#### [Passage]
· · ·

C'est donc une charité qui n'est pas seulement « actuelle » mais aussi « orientée » par l'Eglise, à travers le ministère de sa hiérarchie, et dans la ligne de la façon que don Bosco avait de vivre l'Eglise : une charité reliée vitalement à deux points de référence, nos pasteurs et notre fondateur !

Revigorer notre charité pastorale, ce n'est pas simplement répéter ce qui a été fait et s'en souvenir, mais c'est nous livrer à une recherche aimante sous la conduite du Pape, des évêques et des successeurs de don Bosco, afin de savoir créer pour répondre aux appels des hommes et de notre époque, exactement comme la fait notre Père au siècle dernier. Mais cela n'est possible qu’à la condition de cultiver intensément notre sainteté en privilégiant, comme je vous l'écrivais dans ma dernière circulaire,49 la rencontre avec le Christ et l'effort ascétique chaque jour et en profondeur.

Mes chers confrères, rappelons-nous que si nous voulons rendre une nouvelle vigueur en nous au charisme de don Bosco, il n'y a pas d'autre moyen que celui de « retrouver ensemble la sainteté salésienne » : « Ou des salésiens qui soient des saints disait un jour don Bosco - ou pas de salésiens du tout ».50

Voilà le premier objectif pour faire grandir la Famille Salésienne : « en avant » et « ensemble » pour intensifier ce type de charité qui nous fera éprouver avec don Bosco la passion irrésistible du « da mihi animas, coetera tolle » !


DEUXIÈME OBJECTIF : l'évangélisation de la Jeunesse par l'éducation !


La charité salésienne comporte une sensibilité apostolique particulière aux besoins des jeunes. Ses choix pour son action doivent naître, aujourd'hui comme hier à Valdocco, d'une lecture passionnée, concrète et pédagogique des nécessités de l'heure. Si la « charité de Valdocco » est une réponse existentielle à certaines provocations que nous lance la jeunesse, il faut tout de même savoir que jamais, une famille apostolique consacrée à l'évangélisation de la jeunesse, ne pourra s'installer définitivement dans ce qu'elle fait actuellement. Il faut que notre capacité d'action ressemble toujours à la terre au printemps : il faut qu'il en germe des bourgeons tout neufs.

Nous avons donc devant nous un énorme travail pour toute notre Famille :

- Repenser ensemble comment présenter l'Evangile pour qu'il apparaisse comme le « message » le plus vrai et le plus indispensable à la jeunesse d'aujourd'hui.

- Etudier ensemble comment replacer la foi au centre de cette culture que nous essayons de construire ensemble avec les jeunes pour qu'ils retrouvent le vrai sens de l'existence.

· · ·

#### [Liste]
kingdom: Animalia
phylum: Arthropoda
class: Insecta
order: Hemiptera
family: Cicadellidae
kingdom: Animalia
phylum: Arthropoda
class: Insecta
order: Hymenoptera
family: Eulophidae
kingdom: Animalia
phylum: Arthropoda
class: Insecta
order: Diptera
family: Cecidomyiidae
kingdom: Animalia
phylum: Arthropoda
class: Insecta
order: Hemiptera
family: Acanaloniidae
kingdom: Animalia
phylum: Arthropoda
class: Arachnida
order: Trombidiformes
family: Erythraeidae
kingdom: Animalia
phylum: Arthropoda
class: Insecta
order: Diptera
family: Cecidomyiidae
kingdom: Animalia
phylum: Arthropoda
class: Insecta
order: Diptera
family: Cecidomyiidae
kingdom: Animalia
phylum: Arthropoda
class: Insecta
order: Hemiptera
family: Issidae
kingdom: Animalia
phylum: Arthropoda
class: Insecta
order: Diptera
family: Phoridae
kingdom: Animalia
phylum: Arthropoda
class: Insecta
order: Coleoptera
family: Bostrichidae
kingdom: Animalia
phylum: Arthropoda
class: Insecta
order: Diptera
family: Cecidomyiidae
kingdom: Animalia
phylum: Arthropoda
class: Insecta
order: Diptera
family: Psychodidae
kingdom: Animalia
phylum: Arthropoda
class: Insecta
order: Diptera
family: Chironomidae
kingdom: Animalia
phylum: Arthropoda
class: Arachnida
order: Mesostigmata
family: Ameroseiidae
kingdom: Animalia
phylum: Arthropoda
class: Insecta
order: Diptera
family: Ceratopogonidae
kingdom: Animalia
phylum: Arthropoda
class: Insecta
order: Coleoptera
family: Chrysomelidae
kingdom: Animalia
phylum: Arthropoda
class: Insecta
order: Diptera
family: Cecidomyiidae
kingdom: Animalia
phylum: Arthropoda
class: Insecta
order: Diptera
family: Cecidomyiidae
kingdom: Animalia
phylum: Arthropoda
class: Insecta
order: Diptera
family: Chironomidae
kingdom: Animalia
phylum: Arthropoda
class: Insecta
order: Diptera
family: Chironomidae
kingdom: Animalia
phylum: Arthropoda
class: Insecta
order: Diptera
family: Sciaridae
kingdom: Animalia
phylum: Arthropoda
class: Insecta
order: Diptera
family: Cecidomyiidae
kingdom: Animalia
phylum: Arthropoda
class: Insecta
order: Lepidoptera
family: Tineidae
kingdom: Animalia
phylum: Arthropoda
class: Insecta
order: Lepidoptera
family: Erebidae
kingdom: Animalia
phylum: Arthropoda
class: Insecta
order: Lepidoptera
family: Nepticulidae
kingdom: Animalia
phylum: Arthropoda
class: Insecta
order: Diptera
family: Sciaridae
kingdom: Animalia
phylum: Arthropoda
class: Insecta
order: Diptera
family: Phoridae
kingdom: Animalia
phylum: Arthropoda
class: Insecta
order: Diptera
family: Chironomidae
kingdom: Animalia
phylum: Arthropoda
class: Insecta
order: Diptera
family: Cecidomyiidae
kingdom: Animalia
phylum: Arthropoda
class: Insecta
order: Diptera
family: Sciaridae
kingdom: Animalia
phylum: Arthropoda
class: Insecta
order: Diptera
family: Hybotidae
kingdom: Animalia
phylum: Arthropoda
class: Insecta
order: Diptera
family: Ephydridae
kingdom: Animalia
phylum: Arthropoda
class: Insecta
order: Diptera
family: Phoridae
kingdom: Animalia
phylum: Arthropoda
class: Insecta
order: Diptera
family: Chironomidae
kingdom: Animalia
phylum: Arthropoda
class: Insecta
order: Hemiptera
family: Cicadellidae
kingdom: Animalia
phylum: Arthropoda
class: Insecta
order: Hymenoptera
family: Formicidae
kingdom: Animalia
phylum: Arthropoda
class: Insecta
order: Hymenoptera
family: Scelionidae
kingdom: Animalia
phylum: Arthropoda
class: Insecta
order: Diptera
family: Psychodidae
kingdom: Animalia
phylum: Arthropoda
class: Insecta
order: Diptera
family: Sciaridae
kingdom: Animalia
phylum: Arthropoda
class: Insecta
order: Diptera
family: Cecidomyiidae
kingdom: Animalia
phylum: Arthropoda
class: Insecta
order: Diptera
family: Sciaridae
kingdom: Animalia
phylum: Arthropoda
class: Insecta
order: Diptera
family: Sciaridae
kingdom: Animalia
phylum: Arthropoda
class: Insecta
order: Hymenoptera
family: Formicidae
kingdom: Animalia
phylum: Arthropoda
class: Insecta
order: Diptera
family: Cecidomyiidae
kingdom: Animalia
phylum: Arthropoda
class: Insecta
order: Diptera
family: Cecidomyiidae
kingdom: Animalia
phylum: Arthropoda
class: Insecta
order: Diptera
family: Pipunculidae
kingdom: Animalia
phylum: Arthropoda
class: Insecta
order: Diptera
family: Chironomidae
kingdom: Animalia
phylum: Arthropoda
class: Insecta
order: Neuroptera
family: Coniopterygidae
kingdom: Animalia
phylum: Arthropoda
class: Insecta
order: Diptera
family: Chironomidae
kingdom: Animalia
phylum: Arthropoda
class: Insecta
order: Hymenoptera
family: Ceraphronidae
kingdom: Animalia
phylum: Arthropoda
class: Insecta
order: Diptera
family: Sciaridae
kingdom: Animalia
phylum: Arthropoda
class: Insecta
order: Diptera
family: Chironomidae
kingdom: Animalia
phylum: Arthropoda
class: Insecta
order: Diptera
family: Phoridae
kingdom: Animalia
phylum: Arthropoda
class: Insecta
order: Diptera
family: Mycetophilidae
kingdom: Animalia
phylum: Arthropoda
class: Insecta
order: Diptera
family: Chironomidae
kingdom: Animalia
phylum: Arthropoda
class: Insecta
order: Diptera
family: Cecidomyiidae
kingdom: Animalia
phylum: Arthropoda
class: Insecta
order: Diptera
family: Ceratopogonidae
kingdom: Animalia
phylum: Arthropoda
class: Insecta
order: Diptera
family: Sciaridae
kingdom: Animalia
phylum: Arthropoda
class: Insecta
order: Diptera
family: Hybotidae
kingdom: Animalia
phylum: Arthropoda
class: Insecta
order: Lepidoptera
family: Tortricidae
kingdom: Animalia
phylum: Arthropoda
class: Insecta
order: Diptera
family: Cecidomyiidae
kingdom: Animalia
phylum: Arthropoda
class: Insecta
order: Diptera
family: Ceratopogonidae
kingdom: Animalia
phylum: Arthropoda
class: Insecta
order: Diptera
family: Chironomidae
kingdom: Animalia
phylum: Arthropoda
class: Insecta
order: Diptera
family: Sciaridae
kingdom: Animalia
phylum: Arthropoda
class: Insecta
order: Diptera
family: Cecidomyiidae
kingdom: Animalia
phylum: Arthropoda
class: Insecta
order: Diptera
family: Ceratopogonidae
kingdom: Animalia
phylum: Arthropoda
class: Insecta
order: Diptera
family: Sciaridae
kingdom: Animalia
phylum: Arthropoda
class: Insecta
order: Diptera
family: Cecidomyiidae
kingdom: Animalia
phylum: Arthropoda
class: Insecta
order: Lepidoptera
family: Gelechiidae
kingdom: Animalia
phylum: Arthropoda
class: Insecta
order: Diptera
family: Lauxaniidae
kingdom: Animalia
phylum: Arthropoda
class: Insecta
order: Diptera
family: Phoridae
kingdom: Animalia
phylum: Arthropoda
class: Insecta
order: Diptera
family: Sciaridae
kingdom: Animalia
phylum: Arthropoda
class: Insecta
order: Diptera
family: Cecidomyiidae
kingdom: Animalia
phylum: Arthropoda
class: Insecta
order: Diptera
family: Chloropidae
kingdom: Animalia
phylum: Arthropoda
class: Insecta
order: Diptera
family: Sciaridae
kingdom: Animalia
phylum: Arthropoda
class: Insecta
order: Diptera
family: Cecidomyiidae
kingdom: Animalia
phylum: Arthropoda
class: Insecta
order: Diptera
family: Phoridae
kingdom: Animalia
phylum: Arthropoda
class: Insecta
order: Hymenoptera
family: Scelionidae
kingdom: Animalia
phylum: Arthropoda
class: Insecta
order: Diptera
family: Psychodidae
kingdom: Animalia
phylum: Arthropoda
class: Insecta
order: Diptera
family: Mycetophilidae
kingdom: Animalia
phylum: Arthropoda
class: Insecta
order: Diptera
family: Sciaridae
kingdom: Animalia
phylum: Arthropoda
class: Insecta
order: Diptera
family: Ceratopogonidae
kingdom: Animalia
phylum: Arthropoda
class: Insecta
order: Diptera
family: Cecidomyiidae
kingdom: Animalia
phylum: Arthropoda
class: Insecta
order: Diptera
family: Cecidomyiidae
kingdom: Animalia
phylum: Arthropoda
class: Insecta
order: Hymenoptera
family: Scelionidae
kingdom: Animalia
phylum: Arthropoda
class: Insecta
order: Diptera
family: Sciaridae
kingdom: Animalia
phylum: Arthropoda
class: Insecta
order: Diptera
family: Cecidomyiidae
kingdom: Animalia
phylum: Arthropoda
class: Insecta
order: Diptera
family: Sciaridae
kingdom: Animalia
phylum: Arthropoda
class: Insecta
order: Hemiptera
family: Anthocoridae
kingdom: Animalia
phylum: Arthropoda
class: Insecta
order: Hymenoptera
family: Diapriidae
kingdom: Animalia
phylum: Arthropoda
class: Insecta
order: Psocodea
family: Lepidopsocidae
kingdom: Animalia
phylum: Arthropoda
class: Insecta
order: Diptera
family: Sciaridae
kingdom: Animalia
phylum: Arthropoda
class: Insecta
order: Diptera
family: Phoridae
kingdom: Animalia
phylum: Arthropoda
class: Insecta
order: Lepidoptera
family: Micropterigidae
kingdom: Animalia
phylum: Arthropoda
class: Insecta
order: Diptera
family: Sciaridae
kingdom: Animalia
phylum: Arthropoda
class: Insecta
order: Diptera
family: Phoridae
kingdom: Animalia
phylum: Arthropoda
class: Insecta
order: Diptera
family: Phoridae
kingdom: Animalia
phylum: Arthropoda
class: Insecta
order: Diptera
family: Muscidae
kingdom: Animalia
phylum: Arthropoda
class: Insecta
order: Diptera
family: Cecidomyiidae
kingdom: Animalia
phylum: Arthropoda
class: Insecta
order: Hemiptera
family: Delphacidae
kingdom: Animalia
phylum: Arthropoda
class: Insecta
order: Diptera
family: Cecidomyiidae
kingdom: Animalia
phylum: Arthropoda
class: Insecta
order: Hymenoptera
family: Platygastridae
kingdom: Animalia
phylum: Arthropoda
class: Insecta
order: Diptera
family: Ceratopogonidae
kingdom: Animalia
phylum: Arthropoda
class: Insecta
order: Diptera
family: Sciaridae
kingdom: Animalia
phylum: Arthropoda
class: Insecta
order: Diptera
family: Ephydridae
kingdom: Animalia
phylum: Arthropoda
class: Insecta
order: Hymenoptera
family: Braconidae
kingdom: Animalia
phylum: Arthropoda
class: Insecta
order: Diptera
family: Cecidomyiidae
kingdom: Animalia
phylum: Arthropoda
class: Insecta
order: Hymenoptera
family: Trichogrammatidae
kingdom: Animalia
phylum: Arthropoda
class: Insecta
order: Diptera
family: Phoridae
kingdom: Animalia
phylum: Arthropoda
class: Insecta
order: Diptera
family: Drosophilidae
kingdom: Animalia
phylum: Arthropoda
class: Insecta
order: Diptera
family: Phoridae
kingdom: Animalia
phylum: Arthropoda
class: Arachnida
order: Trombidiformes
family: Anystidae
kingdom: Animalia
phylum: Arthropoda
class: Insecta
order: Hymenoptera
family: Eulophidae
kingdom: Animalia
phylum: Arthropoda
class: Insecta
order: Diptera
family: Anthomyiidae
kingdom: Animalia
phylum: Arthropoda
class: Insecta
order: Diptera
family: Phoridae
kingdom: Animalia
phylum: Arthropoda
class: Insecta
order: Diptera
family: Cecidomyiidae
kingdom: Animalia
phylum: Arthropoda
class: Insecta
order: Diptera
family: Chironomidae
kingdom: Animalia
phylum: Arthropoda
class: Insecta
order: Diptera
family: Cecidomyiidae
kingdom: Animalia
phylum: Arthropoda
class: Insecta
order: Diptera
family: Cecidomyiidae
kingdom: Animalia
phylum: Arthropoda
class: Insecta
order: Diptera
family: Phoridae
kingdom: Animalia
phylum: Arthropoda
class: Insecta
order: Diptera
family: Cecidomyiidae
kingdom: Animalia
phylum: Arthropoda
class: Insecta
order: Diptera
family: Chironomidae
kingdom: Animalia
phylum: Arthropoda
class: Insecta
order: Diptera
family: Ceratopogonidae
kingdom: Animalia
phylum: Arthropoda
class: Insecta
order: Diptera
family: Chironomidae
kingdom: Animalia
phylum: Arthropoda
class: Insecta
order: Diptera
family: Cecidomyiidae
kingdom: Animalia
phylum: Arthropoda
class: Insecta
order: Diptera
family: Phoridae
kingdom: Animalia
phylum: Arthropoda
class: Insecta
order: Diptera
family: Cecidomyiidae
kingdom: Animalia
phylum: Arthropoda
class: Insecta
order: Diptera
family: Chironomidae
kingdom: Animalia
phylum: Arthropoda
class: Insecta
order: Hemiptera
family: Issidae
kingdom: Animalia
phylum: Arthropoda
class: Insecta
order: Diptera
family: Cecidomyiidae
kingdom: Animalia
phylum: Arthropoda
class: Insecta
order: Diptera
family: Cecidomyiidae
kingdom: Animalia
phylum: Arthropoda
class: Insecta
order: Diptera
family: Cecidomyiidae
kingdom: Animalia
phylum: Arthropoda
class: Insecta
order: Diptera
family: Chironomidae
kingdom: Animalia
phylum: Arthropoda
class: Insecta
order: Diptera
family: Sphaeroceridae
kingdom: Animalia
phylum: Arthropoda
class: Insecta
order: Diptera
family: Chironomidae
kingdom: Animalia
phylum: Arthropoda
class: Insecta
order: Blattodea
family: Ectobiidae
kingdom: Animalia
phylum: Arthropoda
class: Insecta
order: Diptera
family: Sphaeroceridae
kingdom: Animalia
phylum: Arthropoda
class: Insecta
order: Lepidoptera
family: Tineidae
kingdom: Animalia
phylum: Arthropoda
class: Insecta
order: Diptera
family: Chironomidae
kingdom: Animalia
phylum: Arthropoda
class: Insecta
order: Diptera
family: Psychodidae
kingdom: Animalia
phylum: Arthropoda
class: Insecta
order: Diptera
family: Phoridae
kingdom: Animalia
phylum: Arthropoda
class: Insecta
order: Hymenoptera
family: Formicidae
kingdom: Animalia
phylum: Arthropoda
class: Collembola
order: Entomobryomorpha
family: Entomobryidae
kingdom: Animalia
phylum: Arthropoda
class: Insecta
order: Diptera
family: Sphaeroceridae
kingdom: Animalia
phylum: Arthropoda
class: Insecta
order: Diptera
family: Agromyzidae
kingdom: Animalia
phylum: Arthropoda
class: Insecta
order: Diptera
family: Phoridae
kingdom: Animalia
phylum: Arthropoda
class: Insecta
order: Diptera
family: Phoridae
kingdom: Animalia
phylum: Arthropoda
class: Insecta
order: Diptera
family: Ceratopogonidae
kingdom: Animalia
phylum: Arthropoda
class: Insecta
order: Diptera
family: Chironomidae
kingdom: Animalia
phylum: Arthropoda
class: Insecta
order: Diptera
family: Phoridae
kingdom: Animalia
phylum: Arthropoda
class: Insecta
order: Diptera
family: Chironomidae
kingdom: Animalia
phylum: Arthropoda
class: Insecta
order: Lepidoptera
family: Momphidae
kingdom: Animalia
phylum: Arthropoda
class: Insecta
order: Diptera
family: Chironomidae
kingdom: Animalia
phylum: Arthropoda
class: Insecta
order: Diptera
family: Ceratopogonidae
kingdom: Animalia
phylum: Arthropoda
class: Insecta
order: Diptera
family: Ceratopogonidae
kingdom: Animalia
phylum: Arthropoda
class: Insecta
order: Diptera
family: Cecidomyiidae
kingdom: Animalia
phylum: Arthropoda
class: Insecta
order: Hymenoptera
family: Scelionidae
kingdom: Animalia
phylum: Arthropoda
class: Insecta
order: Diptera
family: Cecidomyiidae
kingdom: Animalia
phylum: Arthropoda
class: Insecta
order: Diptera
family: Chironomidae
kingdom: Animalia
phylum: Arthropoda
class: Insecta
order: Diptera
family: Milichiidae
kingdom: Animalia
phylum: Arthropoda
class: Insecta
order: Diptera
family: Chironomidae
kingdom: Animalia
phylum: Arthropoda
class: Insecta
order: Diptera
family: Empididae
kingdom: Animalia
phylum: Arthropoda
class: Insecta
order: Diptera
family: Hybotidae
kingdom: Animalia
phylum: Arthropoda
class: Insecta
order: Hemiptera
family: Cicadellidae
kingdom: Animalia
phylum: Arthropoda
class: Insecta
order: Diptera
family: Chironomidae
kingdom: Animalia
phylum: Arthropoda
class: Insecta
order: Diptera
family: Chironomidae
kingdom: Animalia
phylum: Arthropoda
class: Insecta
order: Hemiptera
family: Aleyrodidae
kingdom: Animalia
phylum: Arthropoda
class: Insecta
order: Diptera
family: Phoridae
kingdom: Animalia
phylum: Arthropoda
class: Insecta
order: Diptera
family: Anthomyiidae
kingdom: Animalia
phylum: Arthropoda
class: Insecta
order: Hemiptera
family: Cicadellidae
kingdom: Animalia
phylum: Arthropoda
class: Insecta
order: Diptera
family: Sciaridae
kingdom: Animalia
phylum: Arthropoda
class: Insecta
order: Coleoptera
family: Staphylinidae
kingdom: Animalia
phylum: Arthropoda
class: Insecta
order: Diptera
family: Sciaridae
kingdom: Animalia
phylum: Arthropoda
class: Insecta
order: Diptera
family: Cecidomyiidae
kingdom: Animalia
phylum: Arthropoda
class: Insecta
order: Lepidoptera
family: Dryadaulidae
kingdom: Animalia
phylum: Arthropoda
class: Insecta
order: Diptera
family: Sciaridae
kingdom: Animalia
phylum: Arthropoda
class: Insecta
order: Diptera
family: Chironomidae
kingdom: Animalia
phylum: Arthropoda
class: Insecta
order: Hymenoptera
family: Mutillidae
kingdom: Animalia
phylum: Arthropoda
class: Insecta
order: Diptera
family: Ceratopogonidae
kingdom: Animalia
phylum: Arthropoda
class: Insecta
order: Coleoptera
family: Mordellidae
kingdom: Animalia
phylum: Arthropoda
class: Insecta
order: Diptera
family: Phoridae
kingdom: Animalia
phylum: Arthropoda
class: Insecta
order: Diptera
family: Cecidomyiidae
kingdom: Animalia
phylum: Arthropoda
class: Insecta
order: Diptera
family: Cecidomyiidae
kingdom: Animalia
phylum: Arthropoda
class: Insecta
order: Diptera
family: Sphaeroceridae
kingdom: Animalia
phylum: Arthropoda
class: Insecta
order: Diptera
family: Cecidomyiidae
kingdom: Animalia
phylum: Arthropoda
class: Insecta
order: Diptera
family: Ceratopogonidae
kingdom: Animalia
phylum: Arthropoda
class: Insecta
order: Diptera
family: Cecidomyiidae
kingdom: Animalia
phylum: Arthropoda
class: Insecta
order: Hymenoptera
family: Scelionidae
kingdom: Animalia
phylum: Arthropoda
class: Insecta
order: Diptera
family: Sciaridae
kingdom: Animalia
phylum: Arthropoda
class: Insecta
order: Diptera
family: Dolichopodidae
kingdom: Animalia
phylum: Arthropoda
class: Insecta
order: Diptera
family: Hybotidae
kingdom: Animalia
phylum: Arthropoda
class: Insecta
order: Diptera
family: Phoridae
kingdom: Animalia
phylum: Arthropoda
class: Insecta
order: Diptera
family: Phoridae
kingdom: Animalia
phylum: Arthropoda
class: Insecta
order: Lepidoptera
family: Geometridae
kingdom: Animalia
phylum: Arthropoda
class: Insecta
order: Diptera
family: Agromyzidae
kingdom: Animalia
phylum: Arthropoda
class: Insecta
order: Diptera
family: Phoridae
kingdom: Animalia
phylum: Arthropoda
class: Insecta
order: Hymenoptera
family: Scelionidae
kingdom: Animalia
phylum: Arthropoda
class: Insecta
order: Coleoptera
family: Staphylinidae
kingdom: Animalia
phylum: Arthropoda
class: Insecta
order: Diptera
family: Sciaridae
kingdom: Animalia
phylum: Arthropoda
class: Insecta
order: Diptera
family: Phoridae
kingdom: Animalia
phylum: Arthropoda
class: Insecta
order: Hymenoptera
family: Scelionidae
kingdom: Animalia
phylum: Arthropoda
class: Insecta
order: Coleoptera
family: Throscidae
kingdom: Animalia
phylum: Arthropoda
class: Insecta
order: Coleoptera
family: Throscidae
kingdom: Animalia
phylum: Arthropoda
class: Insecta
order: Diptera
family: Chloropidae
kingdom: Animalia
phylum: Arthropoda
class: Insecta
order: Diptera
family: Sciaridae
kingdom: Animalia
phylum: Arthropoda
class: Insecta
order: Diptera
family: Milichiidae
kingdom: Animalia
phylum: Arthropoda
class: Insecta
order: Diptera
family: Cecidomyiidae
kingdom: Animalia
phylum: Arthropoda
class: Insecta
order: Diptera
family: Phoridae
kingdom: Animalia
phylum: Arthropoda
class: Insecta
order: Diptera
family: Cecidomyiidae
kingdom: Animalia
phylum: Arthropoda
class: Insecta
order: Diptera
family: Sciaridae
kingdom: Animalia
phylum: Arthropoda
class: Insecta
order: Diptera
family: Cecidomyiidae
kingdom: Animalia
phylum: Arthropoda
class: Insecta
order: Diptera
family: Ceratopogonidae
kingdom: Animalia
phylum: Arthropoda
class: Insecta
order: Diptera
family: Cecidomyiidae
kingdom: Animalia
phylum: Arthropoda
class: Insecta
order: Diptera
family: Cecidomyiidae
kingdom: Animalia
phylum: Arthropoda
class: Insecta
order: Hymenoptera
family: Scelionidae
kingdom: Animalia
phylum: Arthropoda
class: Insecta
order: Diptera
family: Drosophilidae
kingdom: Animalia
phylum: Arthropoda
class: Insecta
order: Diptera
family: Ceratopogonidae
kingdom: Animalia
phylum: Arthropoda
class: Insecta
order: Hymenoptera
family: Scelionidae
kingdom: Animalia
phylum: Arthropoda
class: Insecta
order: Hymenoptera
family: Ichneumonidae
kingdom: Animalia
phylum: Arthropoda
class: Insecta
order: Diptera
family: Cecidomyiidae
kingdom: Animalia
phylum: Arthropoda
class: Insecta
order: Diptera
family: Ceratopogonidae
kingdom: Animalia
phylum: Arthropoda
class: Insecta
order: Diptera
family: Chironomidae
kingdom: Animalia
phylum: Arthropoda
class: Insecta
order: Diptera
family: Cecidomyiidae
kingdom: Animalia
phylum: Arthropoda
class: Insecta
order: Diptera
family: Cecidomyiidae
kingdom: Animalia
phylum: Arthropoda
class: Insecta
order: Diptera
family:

· · ·

#### [À faire]
1) Modifiez le passage sur la charité salésienne en commençant par « C'est donc une » et en allant jusqu'à « et en profondeur. », avec « Pape » remplacé par « Saint-Père ».
2) Poursuivez le passage sur la charité salésienne à partir de l'endroit où il s'arrête.
La liste n'entre pas en jeu ici.

#### [Réponses]
1)
C'est donc une charité qui n'est pas seulement « actuelle » mais aussi « orientée » par l'Eglise, à travers le ministère de sa hiérarchie, et dans la ligne de la façon que don Bosco avait de vivre l'Eglise : une charité reliée vitalement à deux points de référence, nos pasteurs et notre fondateur !

Revigorer notre charité pastorale, ce n'est pas simplement répéter ce qui a été fait et s'en souvenir, mais c'est nous livrer à une recherche aimante sous la conduite du Saint-Père, des évêques et des successeurs de don Bosco, afin de savoir créer pour répondre aux appels des hommes et de notre époque, exactement comme la fait notre Père au siècle dernier. Mais cela n'est possible qu’à la condition de cultiver intensément notre sainteté en privilégiant, comme je vous l'écrivais dans ma dernière circulaire,49 la rencontre avec le Christ et l'effort ascétique chaque jour et en profondeur.

2)
- Nous aider mutuellement à recréer notre capacité de communication au moyen d'un langage approprié et accessible.

- Rechercher ensemble, avec courage et persévérance, comment renouveler nos structures d'action qui, comme nous le savons bien, ont subi une crise avec la période de transition culturelle actuelle.

Cet objectif complexe et si vaste nous a déjà entraînés à moderniser notre Système préventif ; nous avons cherché, avec intelligence et patience, une nouvelle formule de « Projet éducatif et pastoral » ; cela nous a aussi entraînés à reformuler et à proposer un schéma pour notre temps de « Spiritualité pour les jeunes ». Organisons des échanges à ce sujet entre les différents groupes de notre Famille ; ainsi irons-nous plus loin et deviendrons nous ensemble de meilleurs spécialistes de l'évangélisation des jeunes.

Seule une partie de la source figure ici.